Though it was February the season was so soft that the orange and lemon trees had been put out in their earthen vases before the lemon-house, and the beds in the parterres were full of violets, daffodils and auriculas; but the scent of the orange-blossoms and the bright colours of the flowers moved Odo less than the noble ordonnance of the pleached alleys, each terminated by a statue or a marble seat; and when he came to the grotto where, amid rearing sea-horses and Tritons, a cascade poured from the grove above, his wonder passed into such delicious awe as hung him speechless on the hunchback's hand.
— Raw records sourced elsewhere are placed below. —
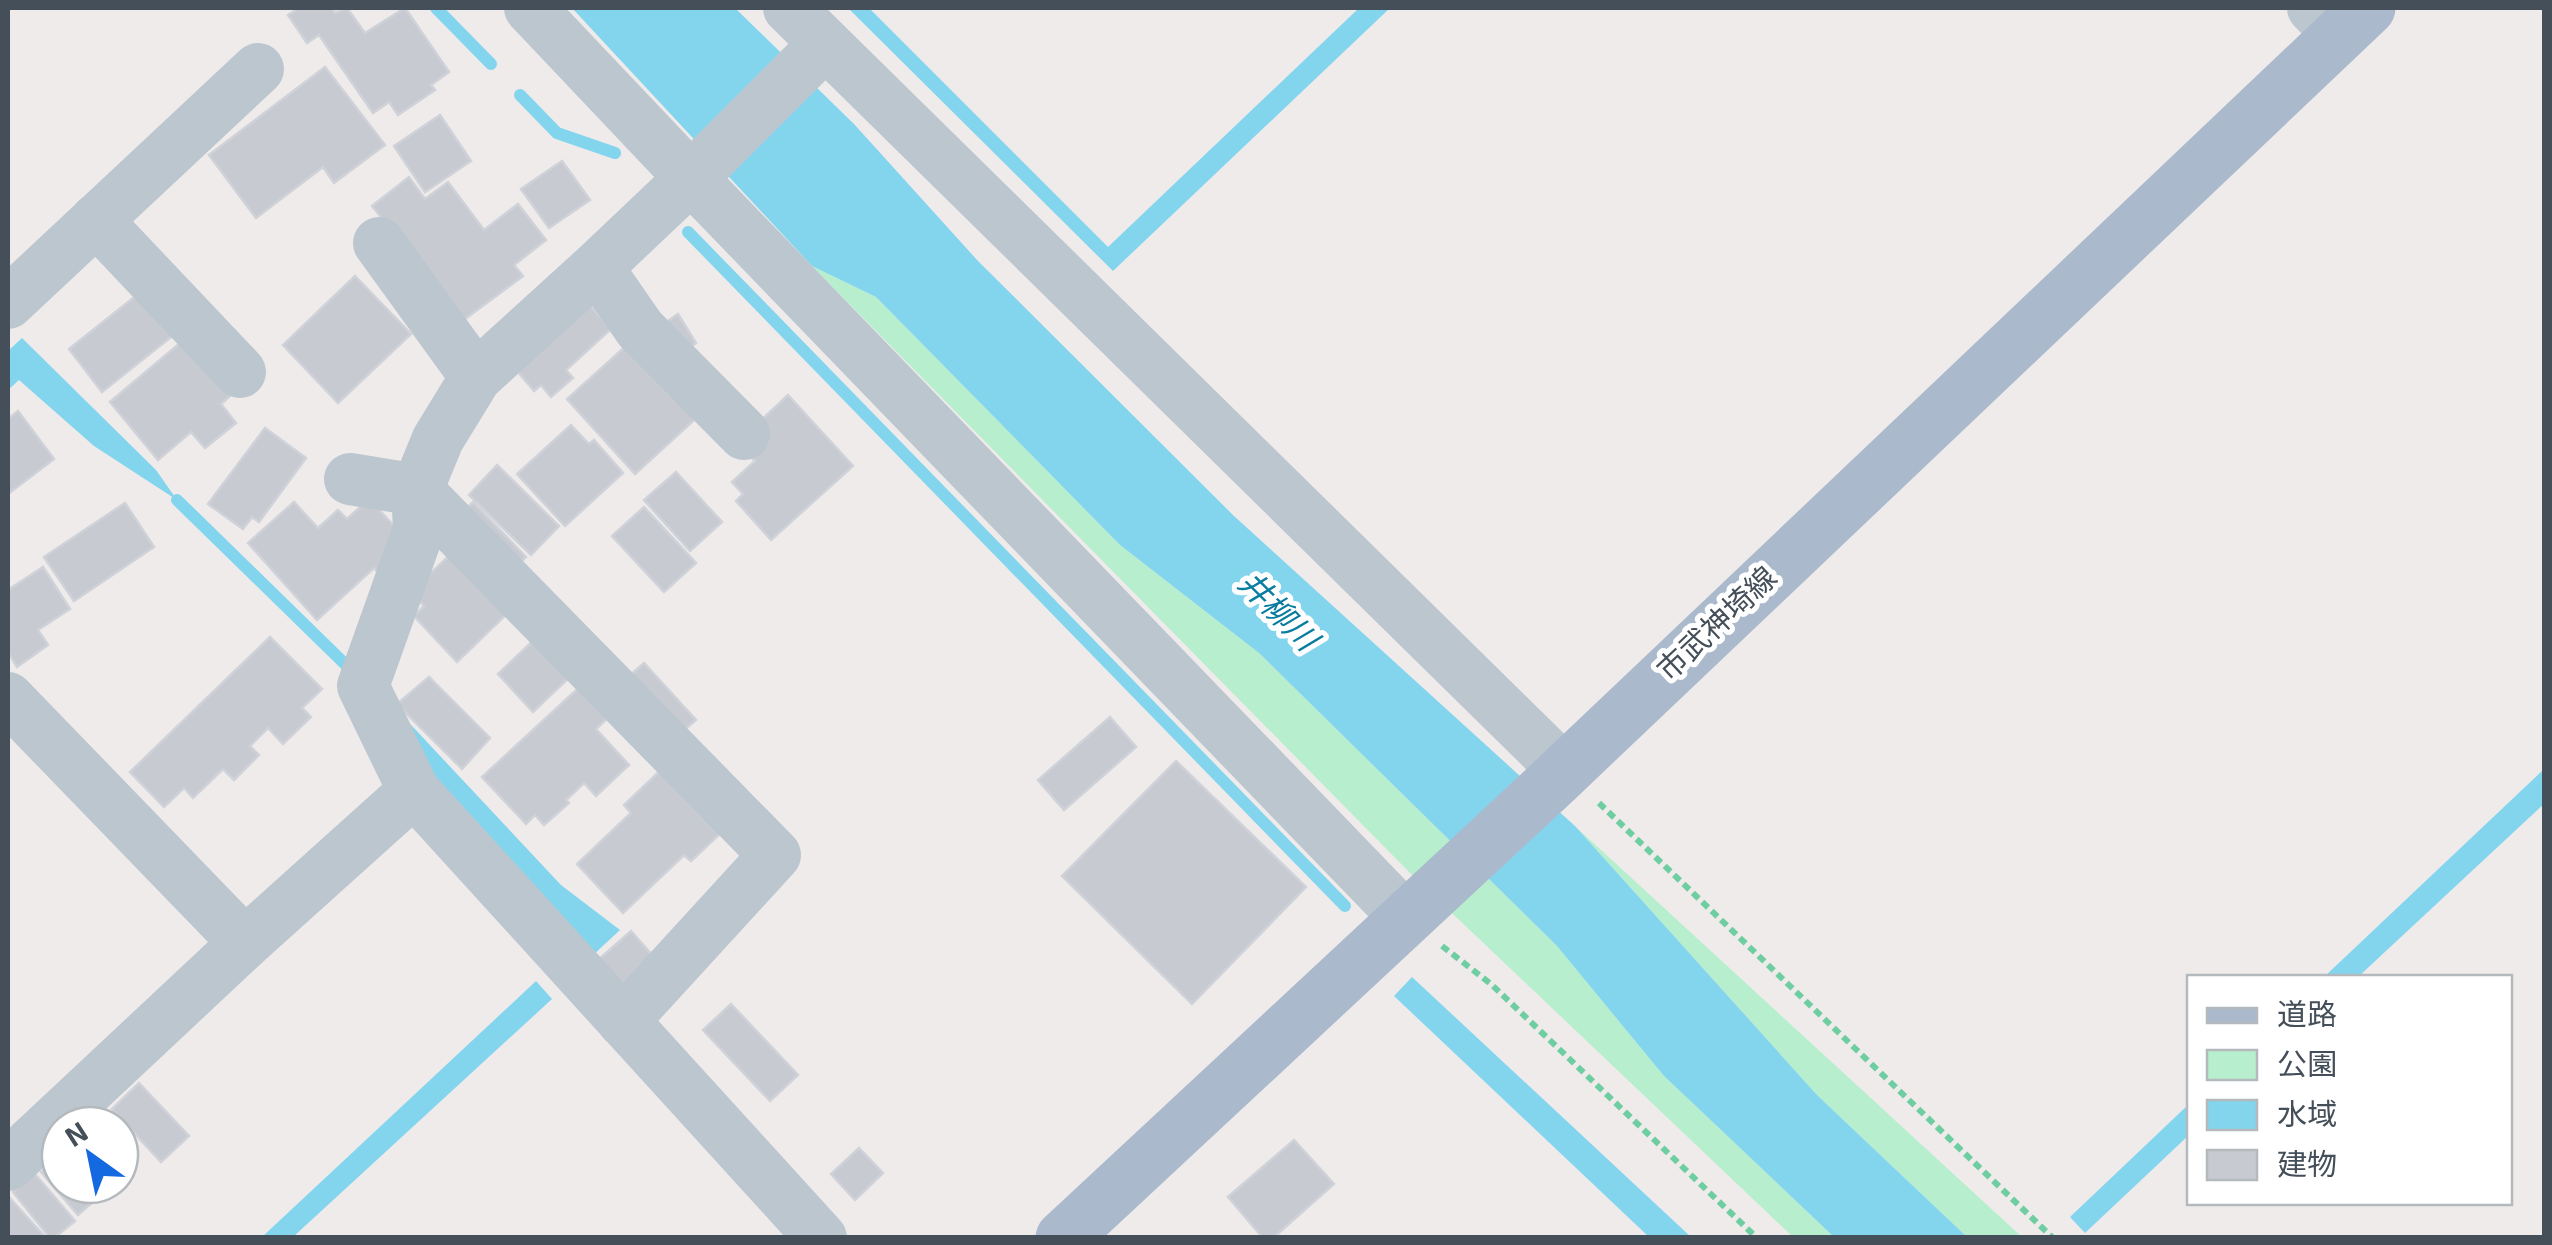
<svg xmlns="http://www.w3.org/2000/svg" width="2552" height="1245" font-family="'Exo 2','Noto Sans JP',sans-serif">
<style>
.green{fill:#b7efce}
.water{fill:#83d5ee}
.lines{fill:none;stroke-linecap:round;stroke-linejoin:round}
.stream{stroke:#83d5ee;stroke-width:12}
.building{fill:#c8cad1;stroke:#cfd2d8;stroke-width:2.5}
.path{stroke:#6fcea1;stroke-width:6;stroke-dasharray:8 5;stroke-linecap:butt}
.minor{stroke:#bcc6cf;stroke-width:52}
.major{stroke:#aabacc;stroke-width:55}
.labels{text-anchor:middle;stroke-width:10;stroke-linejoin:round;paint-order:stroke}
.street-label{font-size:30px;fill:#444f59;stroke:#fff}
.water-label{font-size:32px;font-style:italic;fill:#087da0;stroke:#fff}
</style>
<rect width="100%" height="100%" fill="#efebeb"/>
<g class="green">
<path d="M812,266L876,297L1120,545L1259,653L1557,946L1664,1076L1834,1237H1793L1414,877Z"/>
<path d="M1575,826L2022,1237H1967L1817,1095Z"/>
</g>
<g class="water">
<path d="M572,8H735L854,124L978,261L1234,516L1575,826L1817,1095L1967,1237H1834L1664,1076L1557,946L1259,653L1120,545L876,297L812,266Z"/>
<path d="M848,8H869L1108,247L1359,8H1390L1113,271Z"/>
<path d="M22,338L156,470L177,500L94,446L19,380L8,390V351Z"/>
<path d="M398,711L561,885L620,930L591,957L444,789L393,716Z"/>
<path d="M2544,769V804L2358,977H2324Z"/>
<path d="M1412,977L1691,1237H1649L1394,996Z"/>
<path d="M536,981L552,999L293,1237H262Z"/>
<path d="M2189,1104V1135L2085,1233L2070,1217Z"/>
</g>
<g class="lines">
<g class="stream">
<path d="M436,8L491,64"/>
<path d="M520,95L557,133L615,153"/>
<path d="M688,232L1345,906"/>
<path d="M177,500L348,667"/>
</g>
</g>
<g class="building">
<path d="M299,8H332L335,13L347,8L365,33L405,8L449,72L431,85L435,90L398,115L389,102L373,113L319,35L307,43L288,15Z"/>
<path d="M325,67L385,145L334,183L323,167L256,218L209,155Z"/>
<path d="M440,115L471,161L425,192L394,146Z"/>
<path d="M562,161L590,200L549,228L521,189Z"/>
<path d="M409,177L425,199L448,182L484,230L518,204L546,240L514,265L523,276L465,319L372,206Z"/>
<path d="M355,276L411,334L338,403L283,345Z"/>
<path d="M142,291L176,333L102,392L69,349Z"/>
<path d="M580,294L611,329L566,370L573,378L551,397L541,385L534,391L507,359Z"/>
<path d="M678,314L696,343L677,355L659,327Z"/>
<path d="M636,337L703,412L635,474L567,399Z"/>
<path d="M186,338L232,394L221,404L236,423L205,448L191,432L158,460L110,402Z"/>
<path d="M788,395L853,466L771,540L736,501L743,494L732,482L755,461L751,457L769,441L755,426Z"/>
<path d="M18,411L54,459L8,494V419Z"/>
<path d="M571,425L589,444L594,440L623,473L565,526L517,474Z"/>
<path d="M265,428L306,458L259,522L252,517L243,529L208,504Z"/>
<path d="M497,465L559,526L531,555L469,495Z"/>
<path d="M676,472L722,522L690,551L644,500Z"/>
<path d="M369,499L406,539L385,581L374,568L317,620L248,543L294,502L318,528L338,510L347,519Z"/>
<path d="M473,502L526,557L506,576L453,522Z"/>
<path d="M125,503L154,547L74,601L44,557Z"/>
<path d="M644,507L696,563L664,592L612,536Z"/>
<path d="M457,548L514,607L457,662L414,616L424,606L411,592Z"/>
<path d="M43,567L70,609L38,630L48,645L17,667L8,652V590Z"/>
<path d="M270,637L322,689L302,708L311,717L283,744L268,728L250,746L259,755L234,780L223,769L193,798L184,788L164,807L130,772Z"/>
<path d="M537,637L573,674L533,712L498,674Z"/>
<path d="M644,663L696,720L669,743L618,686Z"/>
<path d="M429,677L490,738L462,769L397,704Z"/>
<path d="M586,681L614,712L596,729L629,765L596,796L584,783L566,800L569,803L544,825L535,815L526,824L482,777Z"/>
<path d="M1110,717L1136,747L1064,810L1038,780Z"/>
<path d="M1176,761L1306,887L1192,1004L1062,876Z"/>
<path d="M665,766L725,829L691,861L684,855L623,913L577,864L631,813L624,805Z"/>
<path d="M631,931L660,964L628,993L598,960Z"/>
<path d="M731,1004L798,1075L770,1101L703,1030Z"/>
<path d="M139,1083L189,1136L161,1162L112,1109Z"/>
<path d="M1294,1140L1334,1184L1273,1238H1263L1228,1197Z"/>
<path d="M859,1148L883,1173L855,1200L831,1174Z"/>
<path d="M60,1156V1185H112L78,1215L41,1172Z"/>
<path d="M35,1174L75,1221L54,1238H50L13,1192Z"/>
<path d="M8,1196L46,1238H8Z"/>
</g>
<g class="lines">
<g class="path">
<path d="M1599,803L2053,1238"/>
<path d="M1442,946L1491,984L1757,1238"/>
</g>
<g class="minor">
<path d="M530,8L691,178L1405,917"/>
<path d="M789,8L1564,770"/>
<path d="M2313,8L2339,35"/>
<path d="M96,220L240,372"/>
<path d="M379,243L476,377"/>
<path d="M597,267L640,329L744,434"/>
<path d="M8,303L258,69"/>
<path d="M350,479L417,490L775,855L623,1021"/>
<path d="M8,698L245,943"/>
<path d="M8,1165L245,943L414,791"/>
<path d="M821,1238L414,791L363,686L419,529L417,490L438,439L476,377L597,267L691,178L825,44"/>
</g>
<path class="major" d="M1063,1238L1555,780L2368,8"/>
</g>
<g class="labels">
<g class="street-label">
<text transform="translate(1717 624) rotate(-43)" y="10">市武神埼線</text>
</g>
<g class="water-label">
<text transform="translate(1278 611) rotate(45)" y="11">井柳川</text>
</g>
</g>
<rect width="2552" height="1245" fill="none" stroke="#444f59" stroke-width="20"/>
<rect x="2187" y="975" width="325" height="230" fill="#ffffff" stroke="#b4b9bd" stroke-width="2.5"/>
<rect x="2207" y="1008" width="50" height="15" fill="#aabacc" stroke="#b4b9bd" stroke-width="2.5"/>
<text x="2277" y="1025" font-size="30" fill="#444f59">道路</text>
<rect x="2207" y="1050" width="50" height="30" fill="#b7efce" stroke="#b4b9bd" stroke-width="2.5"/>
<text x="2277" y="1075" font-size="30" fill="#444f59">公園</text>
<rect x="2207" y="1100" width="50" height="30" fill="#83d5ee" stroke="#b4b9bd" stroke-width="2.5"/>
<text x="2277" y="1125" font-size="30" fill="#444f59">水域</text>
<rect x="2207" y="1150" width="50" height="30" fill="#c8cad1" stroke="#b4b9bd" stroke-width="2.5"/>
<text x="2277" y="1175" font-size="30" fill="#444f59">建物</text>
<g transform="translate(90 1155) rotate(327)"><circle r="48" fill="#ffffff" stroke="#b4b9bd" stroke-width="2.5"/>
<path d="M0-8L18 38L0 25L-18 38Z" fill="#1468e0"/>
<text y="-15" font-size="28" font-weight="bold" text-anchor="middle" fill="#444f59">N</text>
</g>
</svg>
"Eh," said the latter with a sneer, "it's a finer garden than we have at our family palace. Do you know what's planted there?" he asked, turning suddenly on the little boy. "Dead bodies, cavaliere! Rows and rows of them; the bodies of my brothers and sisters, the Innocents who die like flies every year of the cholera and the measles and the putrid fever." He saw the terror in Odo's face and added in a gentler tone: "Eh, don't cry, cavaliere; they sleep better in those beds than in any others they're like to lie on. Come, come, and I'll show your excellency the aviaries."
From the aviaries they passed to the Chinese pavilion, where the Duke supped on summer evenings, and thence to the bowling-alley, the fish-stew and the fruit-garden. At every step some fresh surprise arrested Odo; but the terrible vision of that other garden planted with the dead bodies of the Innocents robbed the spectacle of its brightness, dulled the plumage of the birds behind their gilt wires and cast a deeper shade over the beech-grove, where figures of goat-faced men lurked balefully in the twilight. Odo was glad when they left the blackness of this grove for the open walks, where gardeners were working and he had the reassurance of the sky. The hunchback, who seemed sorry that he had frightened him, told him many curious stories about the marble images that adorned the walks; and pausing suddenly before one of a naked man with a knife in his hand, cried out in a frenzy: "This is my namesake, Brutus!" But when Odo would have asked if the naked man was a kinsman, the boy hurried him on, saying only: "You'll read of him some day in Plutarch."